The clause allowed the platform to penalize restaurants for offering lower prices outside the app, including dine-in and direct orders.
Its removal marks a shift in how pricing control is structured between platforms and partners.
Clause Enabled Financial Penalties and Monitoring
Under the Zomato pricing clause, restaurants could face fines equal to three times the price difference per order if off-platform prices were lower.
The policy also permitted monitoring through methods such as mystery shopping to enforce compliance.
Although the clause had existed for years, reports indicate it was never actively enforced.
Its presence, however, shaped negotiation dynamics between the platform and restaurants.
Industry Pushback Drives Policy Change
Restaurant groups, including the National Restaurant Association of India, opposed the clause because it restricted pricing autonomy.
The core argument remained consistent. Restaurants should retain control over how they price their own products across channels.
The removal of the clause reflects that pressure.
Competitive Market Increases Sensitivity
India’s food services market continues to expand, with strong competition across segments.
Global chains such as Domino’s and KFC operate alongside a large base of independent restaurants.
In this environment, pricing flexibility becomes a key competitive tool.
Restrictions on pricing create friction. Removal reduces it.
Platform-Restaurant Tensions Remain Structural
The Zomato pricing clause issue sits within a broader pattern.
Food delivery platforms and restaurant partners continue to negotiate over commissions, discounts, and cost-sharing structures.
Zomato has previously explored changes to commission models and refund-sharing mechanisms, some of which were paused after industry resistance.
These tensions reflect differing incentives. Platforms optimise for scale. Restaurants optimise for margin.
Regulatory Pressure Adds Another Layer
Both Zomato and Swiggy have faced regulatory scrutiny.

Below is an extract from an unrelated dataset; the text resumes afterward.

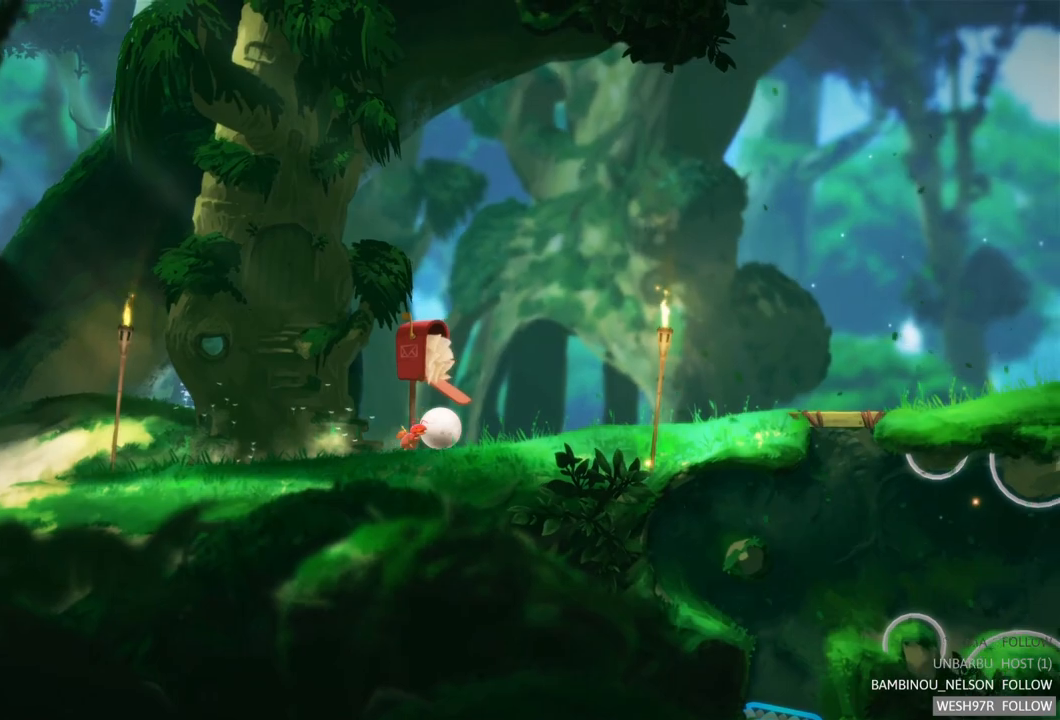
{"dt_ms": 500, "buttons": [], "left_stick": "right", "right_stick": "center", "events": []}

A 2024 antitrust investigation found both companies in violation of competition norms related to preferential treatment of certain restaurants, allegations they have denied.
Regulation increases pressure to standardise practices and reduce perceived imbalance.
Shift Signals Rebalancing of Control
The removal of the Zomato pricing clause indicates a recalibration.
Control over pricing moves back toward restaurants. Platforms retain distribution power but loosen direct influence on pricing strategy. The change reflects market maturity.
As competition intensifies and regulation tightens, platform models adjust. Balance replaces control.